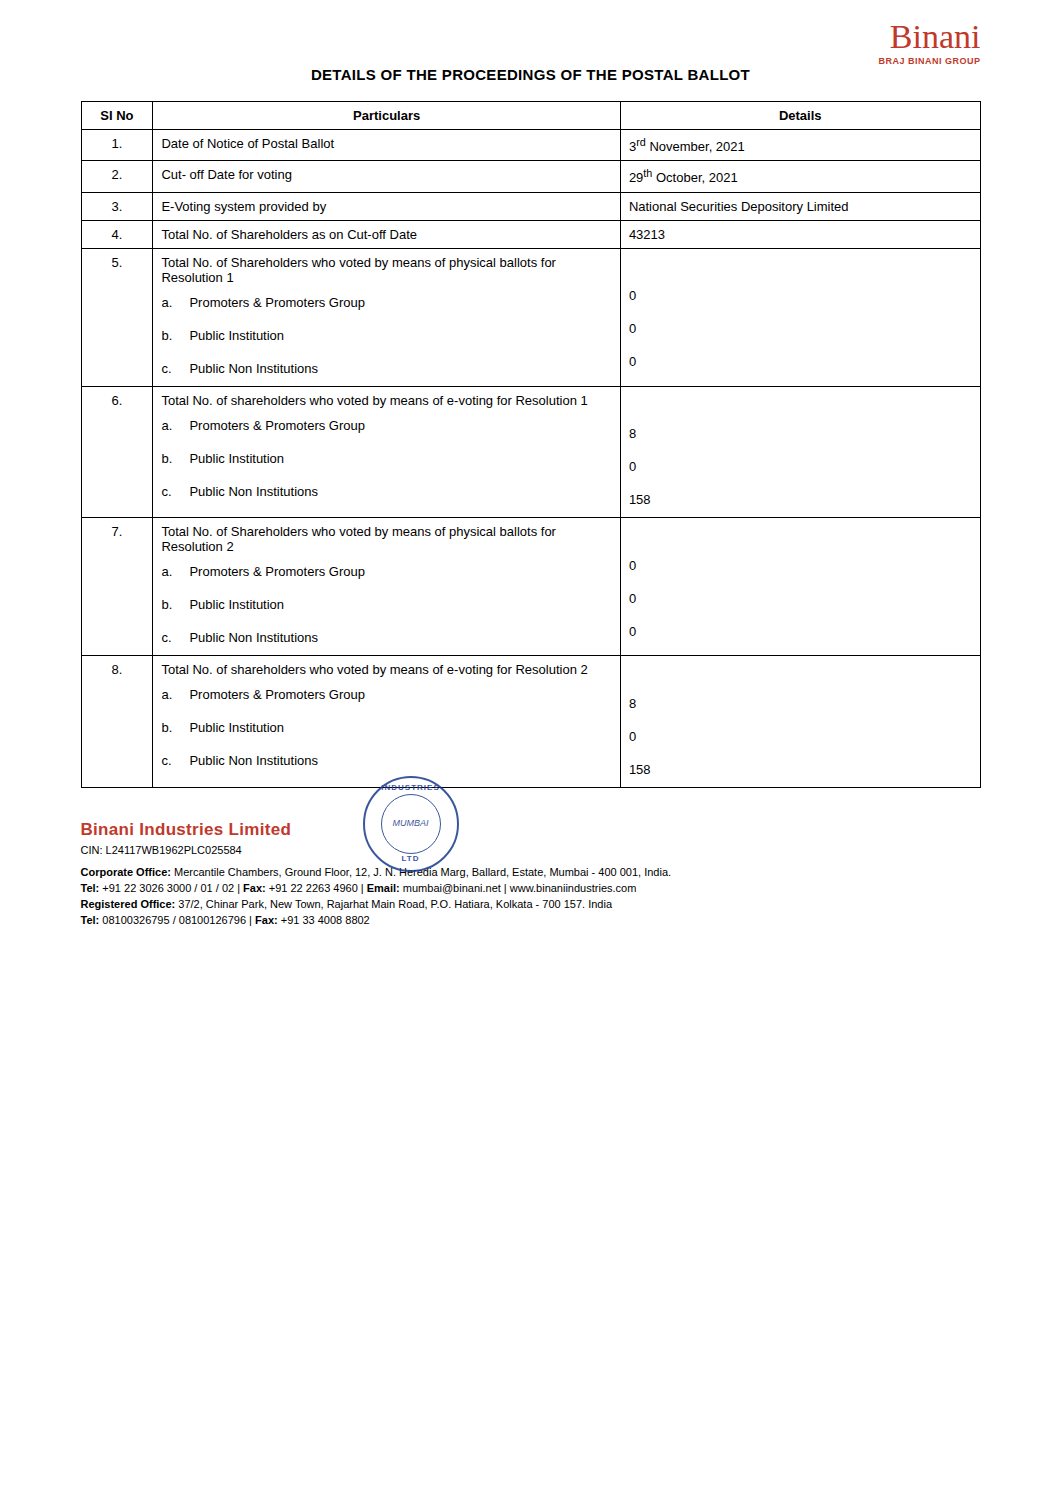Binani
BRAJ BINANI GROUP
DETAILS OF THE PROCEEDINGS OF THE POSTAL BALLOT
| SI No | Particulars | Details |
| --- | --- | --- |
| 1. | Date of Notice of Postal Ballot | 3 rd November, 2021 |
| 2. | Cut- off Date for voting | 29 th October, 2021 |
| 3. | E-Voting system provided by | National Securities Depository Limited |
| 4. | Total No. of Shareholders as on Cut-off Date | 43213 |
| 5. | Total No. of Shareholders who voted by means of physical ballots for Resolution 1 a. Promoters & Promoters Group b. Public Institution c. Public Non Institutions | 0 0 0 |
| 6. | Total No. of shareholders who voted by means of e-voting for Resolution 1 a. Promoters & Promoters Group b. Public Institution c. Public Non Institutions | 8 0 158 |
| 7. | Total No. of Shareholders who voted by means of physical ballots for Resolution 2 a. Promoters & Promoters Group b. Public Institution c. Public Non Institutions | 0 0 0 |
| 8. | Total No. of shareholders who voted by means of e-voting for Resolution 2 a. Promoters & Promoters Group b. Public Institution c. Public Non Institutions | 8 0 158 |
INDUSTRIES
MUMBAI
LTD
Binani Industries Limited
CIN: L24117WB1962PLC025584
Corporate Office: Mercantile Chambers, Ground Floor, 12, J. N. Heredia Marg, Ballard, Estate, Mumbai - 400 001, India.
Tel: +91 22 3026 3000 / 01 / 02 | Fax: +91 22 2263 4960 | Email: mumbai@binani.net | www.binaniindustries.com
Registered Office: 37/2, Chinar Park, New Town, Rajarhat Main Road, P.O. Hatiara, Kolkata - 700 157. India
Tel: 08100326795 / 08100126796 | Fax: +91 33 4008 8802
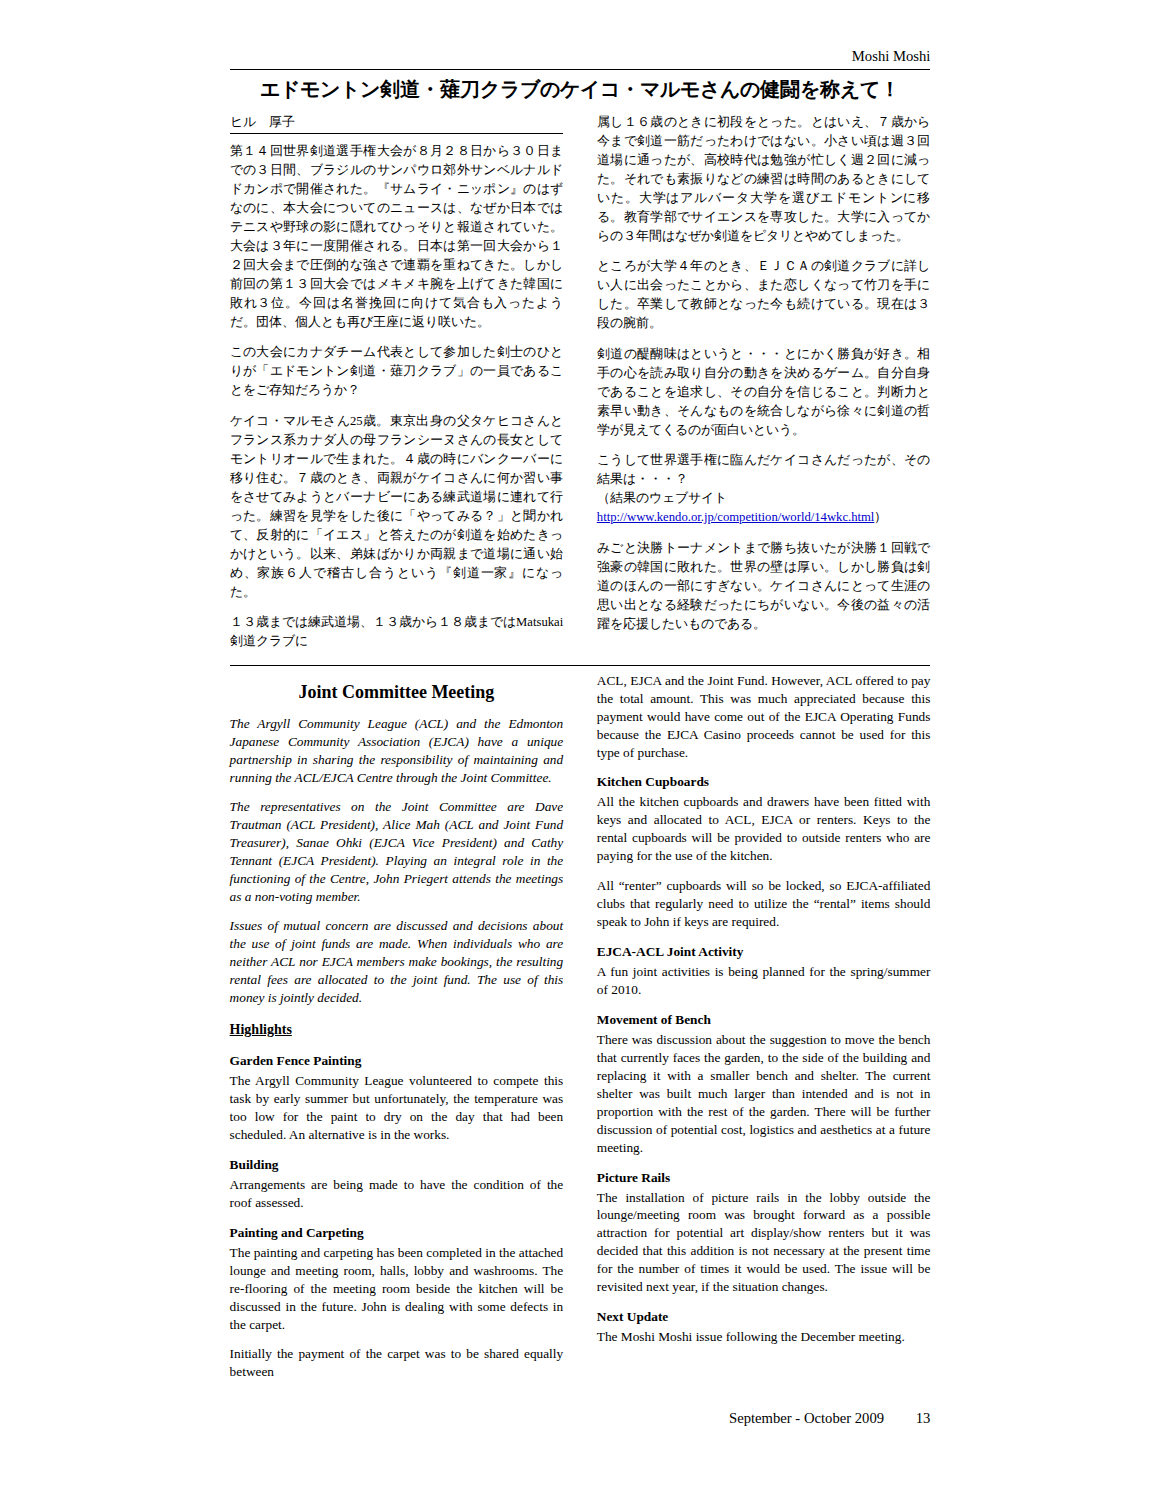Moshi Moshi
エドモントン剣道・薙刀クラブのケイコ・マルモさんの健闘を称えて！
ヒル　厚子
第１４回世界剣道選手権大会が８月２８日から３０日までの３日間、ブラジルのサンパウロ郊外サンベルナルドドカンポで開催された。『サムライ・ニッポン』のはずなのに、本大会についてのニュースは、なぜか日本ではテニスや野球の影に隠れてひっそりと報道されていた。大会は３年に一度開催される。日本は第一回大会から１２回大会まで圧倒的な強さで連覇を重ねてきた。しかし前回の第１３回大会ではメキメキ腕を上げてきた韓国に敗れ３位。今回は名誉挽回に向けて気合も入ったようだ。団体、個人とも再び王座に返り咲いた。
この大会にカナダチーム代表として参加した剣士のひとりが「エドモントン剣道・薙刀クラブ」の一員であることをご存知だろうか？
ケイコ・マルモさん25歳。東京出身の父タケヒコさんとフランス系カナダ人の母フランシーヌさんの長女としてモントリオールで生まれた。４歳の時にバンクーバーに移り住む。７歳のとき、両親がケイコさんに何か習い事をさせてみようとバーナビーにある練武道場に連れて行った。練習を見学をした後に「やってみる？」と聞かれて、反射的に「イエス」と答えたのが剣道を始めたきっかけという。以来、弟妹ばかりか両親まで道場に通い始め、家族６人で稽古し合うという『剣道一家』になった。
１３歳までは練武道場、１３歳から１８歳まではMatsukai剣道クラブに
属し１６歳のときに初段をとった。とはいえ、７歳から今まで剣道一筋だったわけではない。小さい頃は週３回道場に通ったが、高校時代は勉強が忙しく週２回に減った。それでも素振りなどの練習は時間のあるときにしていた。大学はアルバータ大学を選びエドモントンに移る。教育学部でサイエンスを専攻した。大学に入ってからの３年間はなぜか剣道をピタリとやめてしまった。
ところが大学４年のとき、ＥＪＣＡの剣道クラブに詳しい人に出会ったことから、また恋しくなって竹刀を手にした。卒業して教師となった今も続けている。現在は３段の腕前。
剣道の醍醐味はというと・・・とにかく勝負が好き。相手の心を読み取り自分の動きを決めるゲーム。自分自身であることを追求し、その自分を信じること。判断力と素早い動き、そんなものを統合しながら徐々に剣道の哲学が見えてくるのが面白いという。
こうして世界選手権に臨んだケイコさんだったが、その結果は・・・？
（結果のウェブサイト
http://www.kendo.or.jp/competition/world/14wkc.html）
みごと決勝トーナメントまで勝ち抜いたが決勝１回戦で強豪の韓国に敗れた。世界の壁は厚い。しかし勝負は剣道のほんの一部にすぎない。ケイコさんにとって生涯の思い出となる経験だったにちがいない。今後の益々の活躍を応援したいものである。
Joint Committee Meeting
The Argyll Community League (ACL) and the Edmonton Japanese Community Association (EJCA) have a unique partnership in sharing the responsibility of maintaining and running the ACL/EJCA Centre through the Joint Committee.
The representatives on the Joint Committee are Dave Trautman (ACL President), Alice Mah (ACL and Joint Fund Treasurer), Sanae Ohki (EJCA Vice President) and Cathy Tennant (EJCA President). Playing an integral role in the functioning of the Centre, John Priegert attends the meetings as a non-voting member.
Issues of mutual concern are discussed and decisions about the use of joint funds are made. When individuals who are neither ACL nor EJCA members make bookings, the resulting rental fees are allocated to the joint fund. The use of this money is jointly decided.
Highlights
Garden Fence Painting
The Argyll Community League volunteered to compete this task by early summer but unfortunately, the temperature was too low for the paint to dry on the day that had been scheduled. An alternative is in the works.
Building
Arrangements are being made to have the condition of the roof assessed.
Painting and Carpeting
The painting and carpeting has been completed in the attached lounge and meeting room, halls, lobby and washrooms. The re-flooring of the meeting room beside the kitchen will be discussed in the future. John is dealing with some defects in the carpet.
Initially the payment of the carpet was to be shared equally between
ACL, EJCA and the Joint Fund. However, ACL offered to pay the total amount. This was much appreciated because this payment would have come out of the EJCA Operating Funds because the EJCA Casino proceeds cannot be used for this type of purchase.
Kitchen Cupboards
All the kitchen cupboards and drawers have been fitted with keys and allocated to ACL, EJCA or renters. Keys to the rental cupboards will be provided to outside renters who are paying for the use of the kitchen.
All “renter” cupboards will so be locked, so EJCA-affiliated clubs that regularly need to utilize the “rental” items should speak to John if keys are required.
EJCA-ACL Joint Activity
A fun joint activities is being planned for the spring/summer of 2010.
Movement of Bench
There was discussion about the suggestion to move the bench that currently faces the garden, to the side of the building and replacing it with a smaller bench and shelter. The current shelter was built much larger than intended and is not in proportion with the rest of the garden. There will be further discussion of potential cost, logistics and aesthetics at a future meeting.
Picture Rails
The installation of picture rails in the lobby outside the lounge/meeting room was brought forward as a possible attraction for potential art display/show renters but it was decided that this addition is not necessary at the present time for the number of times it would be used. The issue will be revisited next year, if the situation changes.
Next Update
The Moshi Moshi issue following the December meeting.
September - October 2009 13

--

Work item:
The material above should be repeated word for word, with every picture omitted.

Task output:
Binani
BRAJ BINANI GROUP
DETAILS OF THE PROCEEDINGS OF THE POSTAL BALLOT
| SI No | Particulars | Details |
| --- | --- | --- |
| 1. | Date of Notice of Postal Ballot | 3 rd November, 2021 |
| 2. | Cut- off Date for voting | 29 th October, 2021 |
| 3. | E-Voting system provided by | National Securities Depository Limited |
| 4. | Total No. of Shareholders as on Cut-off Date | 43213 |
| 5. | Total No. of Shareholders who voted by means of physical ballots for Resolution 1 a. Promoters & Promoters Group b. Public Institution c. Public Non Institutions | 0 0 0 |
| 6. | Total No. of shareholders who voted by means of e-voting for Resolution 1 a. Promoters & Promoters Group b. Public Institution c. Public Non Institutions | 8 0 158 |
| 7. | Total No. of Shareholders who voted by means of physical ballots for Resolution 2 a. Promoters & Promoters Group b. Public Institution c. Public Non Institutions | 0 0 0 |
| 8. | Total No. of shareholders who voted by means of e-voting for Resolution 2 a. Promoters & Promoters Group b. Public Institution c. Public Non Institutions | 8 0 158 |
INDUSTRIES
MUMBAI
LTD
Binani Industries Limited
CIN: L24117WB1962PLC025584
Corporate Office: Mercantile Chambers, Ground Floor, 12, J. N. Heredia Marg, Ballard, Estate, Mumbai - 400 001, India.
Tel: +91 22 3026 3000 / 01 / 02 | Fax: +91 22 2263 4960 | Email: mumbai@binani.net | www.binaniindustries.com
Registered Office: 37/2, Chinar Park, New Town, Rajarhat Main Road, P.O. Hatiara, Kolkata - 700 157. India
Tel: 08100326795 / 08100126796 | Fax: +91 33 4008 8802
Moshi Moshi
エドモントン剣道・薙刀クラブのケイコ・マルモさんの健闘を称えて！
ヒル　厚子
第１４回世界剣道選手権大会が８月２８日から３０日までの３日間、ブラジルのサンパウロ郊外サンベルナルドドカンポで開催された。『サムライ・ニッポン』のはずなのに、本大会についてのニュースは、なぜか日本ではテニスや野球の影に隠れてひっそりと報道されていた。大会は３年に一度開催される。日本は第一回大会から１２回大会まで圧倒的な強さで連覇を重ねてきた。しかし前回の第１３回大会ではメキメキ腕を上げてきた韓国に敗れ３位。今回は名誉挽回に向けて気合も入ったようだ。団体、個人とも再び王座に返り咲いた。
この大会にカナダチーム代表として参加した剣士のひとりが「エドモントン剣道・薙刀クラブ」の一員であることをご存知だろうか？
ケイコ・マルモさん25歳。東京出身の父タケヒコさんとフランス系カナダ人の母フランシーヌさんの長女としてモントリオールで生まれた。４歳の時にバンクーバーに移り住む。７歳のとき、両親がケイコさんに何か習い事をさせてみようとバーナビーにある練武道場に連れて行った。練習を見学をした後に「やってみる？」と聞かれて、反射的に「イエス」と答えたのが剣道を始めたきっかけという。以来、弟妹ばかりか両親まで道場に通い始め、家族６人で稽古し合うという『剣道一家』になった。
１３歳までは練武道場、１３歳から１８歳まではMatsukai剣道クラブに
属し１６歳のときに初段をとった。とはいえ、７歳から今まで剣道一筋だったわけではない。小さい頃は週３回道場に通ったが、高校時代は勉強が忙しく週２回に減った。それでも素振りなどの練習は時間のあるときにしていた。大学はアルバータ大学を選びエドモントンに移る。教育学部でサイエンスを専攻した。大学に入ってからの３年間はなぜか剣道をピタリとやめてしまった。
ところが大学４年のとき、ＥＪＣＡの剣道クラブに詳しい人に出会ったことから、また恋しくなって竹刀を手にした。卒業して教師となった今も続けている。現在は３段の腕前。
剣道の醍醐味はというと・・・とにかく勝負が好き。相手の心を読み取り自分の動きを決めるゲーム。自分自身であることを追求し、その自分を信じること。判断力と素早い動き、そんなものを統合しながら徐々に剣道の哲学が見えてくるのが面白いという。
こうして世界選手権に臨んだケイコさんだったが、その結果は・・・？
（結果のウェブサイト
http://www.kendo.or.jp/competition/world/14wkc.html）
みごと決勝トーナメントまで勝ち抜いたが決勝１回戦で強豪の韓国に敗れた。世界の壁は厚い。しかし勝負は剣道のほんの一部にすぎない。ケイコさんにとって生涯の思い出となる経験だったにちがいない。今後の益々の活躍を応援したいものである。
Joint Committee Meeting
The Argyll Community League (ACL) and the Edmonton Japanese Community Association (EJCA) have a unique partnership in sharing the responsibility of maintaining and running the ACL/EJCA Centre through the Joint Committee.
The representatives on the Joint Committee are Dave Trautman (ACL President), Alice Mah (ACL and Joint Fund Treasurer), Sanae Ohki (EJCA Vice President) and Cathy Tennant (EJCA President). Playing an integral role in the functioning of the Centre, John Priegert attends the meetings as a non-voting member.
Issues of mutual concern are discussed and decisions about the use of joint funds are made. When individuals who are neither ACL nor EJCA members make bookings, the resulting rental fees are allocated to the joint fund. The use of this money is jointly decided.
Highlights
Garden Fence Painting
The Argyll Community League volunteered to compete this task by early summer but unfortunately, the temperature was too low for the paint to dry on the day that had been scheduled. An alternative is in the works.
Building
Arrangements are being made to have the condition of the roof assessed.
Painting and Carpeting
The painting and carpeting has been completed in the attached lounge and meeting room, halls, lobby and washrooms. The re-flooring of the meeting room beside the kitchen will be discussed in the future. John is dealing with some defects in the carpet.
Initially the payment of the carpet was to be shared equally between
ACL, EJCA and the Joint Fund. However, ACL offered to pay the total amount. This was much appreciated because this payment would have come out of the EJCA Operating Funds because the EJCA Casino proceeds cannot be used for this type of purchase.
Kitchen Cupboards
All the kitchen cupboards and drawers have been fitted with keys and allocated to ACL, EJCA or renters. Keys to the rental cupboards will be provided to outside renters who are paying for the use of the kitchen.
All “renter” cupboards will so be locked, so EJCA-affiliated clubs that regularly need to utilize the “rental” items should speak to John if keys are required.
EJCA-ACL Joint Activity
A fun joint activities is being planned for the spring/summer of 2010.
Movement of Bench
There was discussion about the suggestion to move the bench that currently faces the garden, to the side of the building and replacing it with a smaller bench and shelter. The current shelter was built much larger than intended and is not in proportion with the rest of the garden. There will be further discussion of potential cost, logistics and aesthetics at a future meeting.
Picture Rails
The installation of picture rails in the lobby outside the lounge/meeting room was brought forward as a possible attraction for potential art display/show renters but it was decided that this addition is not necessary at the present time for the number of times it would be used. The issue will be revisited next year, if the situation changes.
Next Update
The Moshi Moshi issue following the December meeting.
September - October 2009 13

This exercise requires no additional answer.